This post has been republished via RSS; it originally appeared at: ITOps Talk Blog articles.
A question I often get asked is what’s the difference between Azure policy and Azure initiatives. Why would I use one over the other? In typical IT fashion I answer with “it depends”. This blog will answer those questions by review both azure services and the use cases for each. Before we start answering the questions let’s briefly review what each service does.
What is an Azure Policy?
Azure Policy is a service in Azure which allows you create polices which enforce and control the properties of a resource. When these policies are used they enforce different rules and effects over your resources, so those resources stay compliant with your IT governance standards.
To summarize, Azure policy is basically 3 components; policy definition , assignment and parameters.

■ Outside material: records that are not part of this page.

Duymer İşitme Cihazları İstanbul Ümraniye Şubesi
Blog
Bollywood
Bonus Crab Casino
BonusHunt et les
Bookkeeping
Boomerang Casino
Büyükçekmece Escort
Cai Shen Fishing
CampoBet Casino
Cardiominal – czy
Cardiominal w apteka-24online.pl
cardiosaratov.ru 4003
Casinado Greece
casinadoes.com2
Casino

- Policy definition is the conditions which you want controlled. There are built in definitions such as controlling what type of resources can be deployed to enforcing the use of tags on all resources.
- Policy assignment is the scope of what the policy definition can take effect around. Scope of assignment can be assigned to a individual, resource, resource group or management group. Policy assignments are inherited by all child resources.
- Policy parameters are used by reducing the number of policy definitions you must create. Parameters would be used to define which type of VM SKUs to deploy or defining a specific location.
What is an Azure Initiative?
An Azure initiative is a collection of Azure policy definitions that are grouped together towards a specific goal or purpose in mind. Azure initiatives simplify management of your policies by grouping a set of policies together as one single item. For example, you could use the PCI-DSS built-in initiative which has all the policy definitions that are centered around meeting PCI-DSS compliance.
Similar to Azure Policy, initiatives have definitions ( a bunch of policies ) , assignments and parameters. Once you determine the definitions that you want, you would assign the initiative to a scope so that it can be applied.
Which one should I use?
It depends…in certain scenarios, depending on your organizations requirement it maybe more appropriate to use a single policy. However, in most cases it would be best and probably easier to manage in the future, to start off using Azure initiatives. In fact, it’s recommend by the Product group to use initiatives even for a single policy because once an initiative is assigned/created then any additional policy definitions added to the initiative become part of the assignment which would simply managing policies. For instance. instead of managing 20 separate policies for PCI-DSS compliance, you would only be managing the initiative because all those individuals polices are being evaluated and at the same time. Keep in mind if you have a need to ONLY have 1 policy enforced and evaluated and don’t see it expanding it’s best to use a single policy.